Museum Studies Students Research, Play, and Make it Work
This year, eight museum studies students worked together to curate Michael Dela Dika’s solo exhibition debut, Shaping Rhapsody. Dika, a visiting artist-in-residence at Temple University’s Tyler School of Art and Architecture, where he teaches classes in ceramics and sculpture, has been preparing the exhibition for about five months.
The project started with a simple notion.
“I was pretty much just finding a way to be playful,” said Dika. As a child, the budding artist would take long wandering walks around his home in Ghana, where he would earn a bachelor’s degree in industrial art at Kwame Nkrumah University of Science and Technology. More recently, he has traveled across the continental U.S. on fellowships and research grants, while concurrently obtaining a master’s degree at the University of Delaware in 2022. A serious thinker and sensitive sculptor, his artist statement reads, “Inspired by the experiences of Ghanaian markets, my works explore the interplay between tension and balance while emphasizing human fragility, vulnerability and exhaustion.”

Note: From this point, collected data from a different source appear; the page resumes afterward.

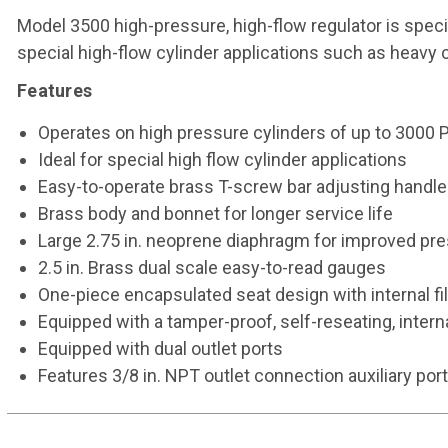
Model 3500 high-pressure, high-flow regulator is specif
special high-flow cylinder applications such as heavy c
Features
Operates on high pressure cylinders of up to 3000 
Ideal for special high flow cylinder applications
Easy-to-operate brass T-screw bar adjusting handle
Brass body and bonnet for longer service life
Large 2.75 in. neoprene diaphragm for improved pre
2.5 in. Brass dual scale easy-to-read gauges
One-piece encapsulated seat design with internal fi
Equipped with a tamper-proof, self-reseating, interna
Equipped with dual outlet ports
Features 3/8 in. NPT outlet connection auxiliary port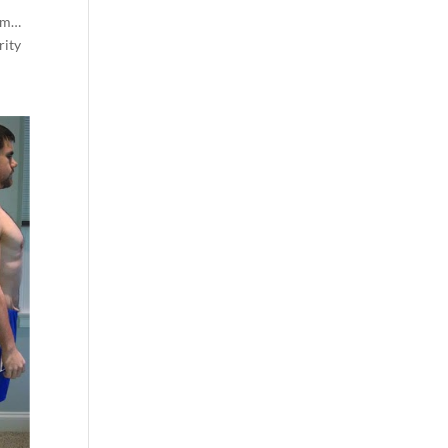
thm…
rity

He found the best way to communicate the feeling of play was to have multiples of each piece of art he created, so viewers can witness the impulses that shape each sculpture. “It also highlights the essential need of everyday life: how we improvise and how we try to make things work in different ways,” he said.
During the fall semester, museum studies minors Molly Blume ’23, Story Coleman ’24, Bella Dolan ’25, Allie Fiore ’24, Mairead McDermott ’24, Maia Peele ’23, Craig Schrager ’23, and Juls Valerio ’24 worked with Dika on an exhibition featuring six sculptures comprised of over 270 individual pieces during a course led by museum studies coordinator and Berman Museum Creative Director Deborah Barkun. This class, the Curatorial Practices Seminar, is the capstone experience for the interdisciplinary museum studies minor. The eight students learned the principles of curation while researching Dika’s work and even conducting a visit with the artist in his Philadelphia studio.

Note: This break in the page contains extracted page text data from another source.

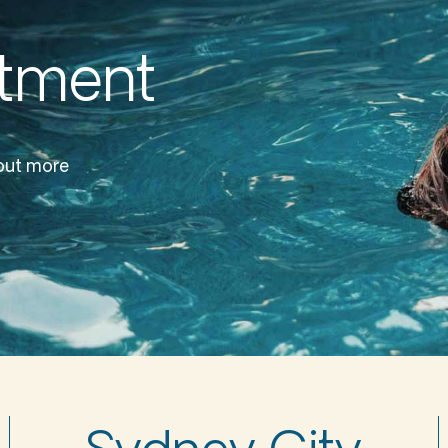
ntment
 out more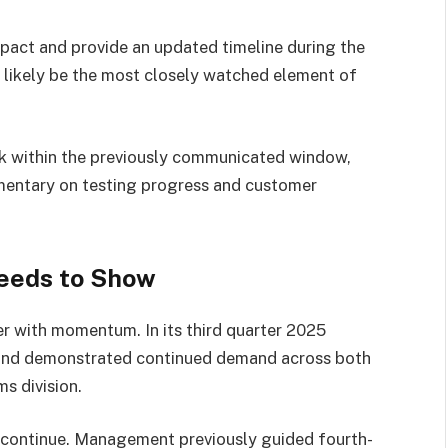
pact and provide an updated timeline during the
l likely be the most closely watched element of
ck within the previously communicated window,
entary on testing progress and customer
eeds to Show
er with momentum. In its third quarter 2025
 and demonstrated continued demand across both
s division.
to continue. Management previously guided fourth-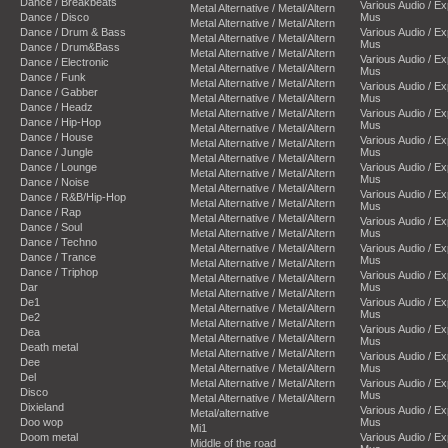
Dance / Breakbeats
Various Audio / E
Metal Alternative / Metal/Altern
Dance / Disco
Mus
Metal Alternative / Metal/Altern
Dance / Drum & Bass
Various Audio / E
Metal Alternative / Metal/Altern
Mus
Dance / Drum&Bass
Metal Alternative / Metal/Altern
Various Audio / E
Dance / Electronic
Metal Alternative / Metal/Altern
Mus
Dance / Funk
Metal Alternative / Metal/Altern
Various Audio / E
Dance / Gabber
Metal Alternative / Metal/Altern
Mus
Dance / Headz
Metal Alternative / Metal/Altern
Various Audio / E
Dance / Hip-Hop
Mus
Metal Alternative / Metal/Altern
Dance / House
Various Audio / E
Metal Alternative / Metal/Altern
Dance / Jungle
Mus
Metal Alternative / Metal/Altern
Dance / Lounge
Various Audio / E
Metal Alternative / Metal/Altern
Mus
Dance / Noise
Metal Alternative / Metal/Altern
Various Audio / E
Dance / R&B/Hip-Hop
Metal Alternative / Metal/Altern
Mus
Dance / Rap
Metal Alternative / Metal/Altern
Various Audio / E
Dance / Soul
Metal Alternative / Metal/Altern
Mus
Dance / Techno
Metal Alternative / Metal/Altern
Various Audio / E
Dance / Trance
Mus
Metal Alternative / Metal/Altern
Dance / Triphop
Various Audio / E
Metal Alternative / Metal/Altern
Dar
Mus
Metal Alternative / Metal/Altern
De1
Various Audio / E
Metal Alternative / Metal/Altern
Mus
De2
Metal Alternative / Metal/Altern
Various Audio / E
Dea
Metal Alternative / Metal/Altern
Mus
Death metal
Metal Alternative / Metal/Altern
Various Audio / E
Dee
Metal Alternative / Metal/Altern
Mus
Del
Metal Alternative / Metal/Altern
Various Audio / E
Disco
Mus
Metal Alternative / Metal/Altern
Dixieland
Various Audio / E
Metal/alternative
Doo wop
Mus
Mi1
Doom metal
Various Audio / E
Middle of the road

Before students returned to campus for the spring semester, these aspiring curators discovered their preparation could only take them so far, so, much like the artist Dika, they had to improvise.
The result was an exhibition of mixed-media assemblages that convey a sense of spontaneity arising from an experimental approach to media, process, and color.

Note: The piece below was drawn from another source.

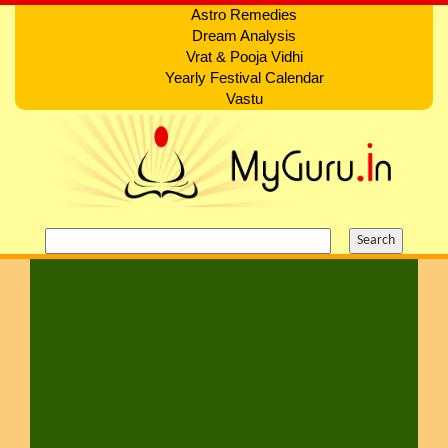
Astro Remedies
Dream Analysis
Vrat & Pooja Vidhi
Yearly Festival Calendar
Vastu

Valerio’s favorite piece was possibly the curators’ biggest challenge. The students were tasked with turning multiple ceramic and metal sculptural components into a site-specific installation entitled Field Formations.
Instead of mounting them directly to the wall, the team of students suspended each piece from the ceiling with shark line at calculated distances from the wall and ceiling. As a result, the figures appear to make an ascent along the room before some pieces stand on the wall’s ledge under the ceiling.
“I think the thing I liked the most about this is how it brought all of us together,” Valerio said, “but also how we’re all able to have a different perception of [Dika’s work] and have the ability to be so close with it at the same time.”
Fiore’s favorite piece is Shaping Blue, a sculptural installation of blue ceramic that resembles turbulent waves. They were the first pieces that she and Blume studied to write condition reports. “That [first] moment of touching and looking at them… I didn’t expect how intimate that would be,” said Fiore.
For the entire exhibition, the team decided on a warm palette, which started with the color terracotta, an earth tone meeting between orange and brown. The curators’ thesis that emerged during the process was, “community,” something that also tied to Dika’s answer to one of the four Ursinus questions, “How should we live together?”: Think deeply, be playful, and make it work.